The Philosophy of “Oooh”
There’s almost nothing I won’t discuss with people about my transition. There’s a couple of things that are a bit too private but not much. I’ve never done the two-lives thing where I presented one way in certain situations and another way in other situations. I don’t hide the changes to my body, ever. If someone calls me a faggot, I correct them by telling them that I’m actually a dyke. I mean, if you’re going to use a schoolyard taunt, use the right one. I then watch their heads explode.
I call this the Philosophy of “Oooh.” The name comes from the sound that many make when they realize I’m trans, “O-o-oh.” It’s more of an elongated “oh” like “oh, shit” than “ooh” like “ooh, baby baby.” It’s the sound of realization, of confirmation and sometimes of approbation and sometimes of condemnation. It’s not always verbal. Often, it’s a look in the eyes when someone finally gets close enough to make out the details of my appearance.
I tend to think of this as an anagram for “Out, Open, Obvious and Honest.” (It should probably be “The Philosophy of O-O-OH” then.) I’m out. Everyone who knows me, friends, family, coworkers, my bartender and barista, all know that I’m trans. I’m open. Like I said above, I’m willing to answer just about any question about being trans or my transition. I’m obvious. I never try to disguise my trans status. Frankly, it’s not like I could with that face. And I’m honest, not only about myself but the way people relate to me and the way I’m treated by society. It makes people uncomfortable sometimes but I believe it’s necessary for our society to move forward.
Why do I do this? Because I can and so many others can’t. There are trans people in this country and around the world who have to conceal themselves. They live double lives because they will face discrimination and possibly be attacked for being trans. They have to cover up when their chests develop or shave uncomfortably close and wear makeup when their beards start to come in. If they wear the clothes that our culture says a person of their gender identity should wear, it’s as good as painting a target on their backs. They have to deny allegations that they are who they are because being who they are will get them beaten in certain company.
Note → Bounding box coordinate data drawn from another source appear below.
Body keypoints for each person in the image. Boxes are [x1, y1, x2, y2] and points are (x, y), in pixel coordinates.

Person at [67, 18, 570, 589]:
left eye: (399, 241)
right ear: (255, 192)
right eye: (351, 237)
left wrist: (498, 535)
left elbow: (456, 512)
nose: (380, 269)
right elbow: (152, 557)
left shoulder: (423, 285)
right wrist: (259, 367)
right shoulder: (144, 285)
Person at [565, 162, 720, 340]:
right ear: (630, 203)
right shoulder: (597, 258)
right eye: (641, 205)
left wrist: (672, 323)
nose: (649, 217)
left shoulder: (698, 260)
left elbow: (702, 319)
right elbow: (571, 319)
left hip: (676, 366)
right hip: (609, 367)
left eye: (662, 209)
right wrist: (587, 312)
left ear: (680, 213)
They never do this because they want to be deceitful. They’re never trying to pull the wool over your eyes so that they can benefit from you, trick you. They do it because of fear, the fear of cis people.
In the United States, trans people are twice as likely to be unemployed because there are few laws protecting them from being fired for no other reason than being trans. Trans people of color are four times as likely to be unemployed than cisgender people. In 2014, LGBTQ people became the group most likely to be the victims of a hate crime, more likely than Jews, Muslims or black people. Seventy-two percent of anti-LGBT violence is directed at trans women. Seventy-eight percent of trans kids report being bullied in school. Fifteen percent of them report the bullying comes from teachers. Forty percent of the homeless population are members of the LGBTQ community. They are there because their families bully them to the point that they feel they have to leave or their families outrightly throw them out of their homes if they find out that they are queer.
I haven’t had to deal with any of that. I’m out to my family and while they may not be totally happy about it, they are trying to accept me. I work in an accepting environment and the university has gone out of its way to make my transition easy from the employment and insurance side of things. My friends accept me. In fact, I’ve had many offers to go bra shopping or to do my makeup. (I think they’re trying to tell me something.)
In short, I am in a privileged position in the trans community. I can live my day to day life with less danger than many others. Don’t get me wrong, I still worry about being randomly attacked on the street or in a bar. That’s why I don’t go out that much. Compared to others, though, I’m living the high life.
I think it’s the responsibility of those who can live an open and obvious life to do so, to follow the Philosophy of Oooh. The lives of trans people aren’t going to get better until we start normalizing what it is to be trans. I live openly and obviously because I’m rather boring. I want people to see that I’m rather boring, rather normal. Maybe if a few people get used to me and others living openly, then the lives of those who can’t be open will get a bit better.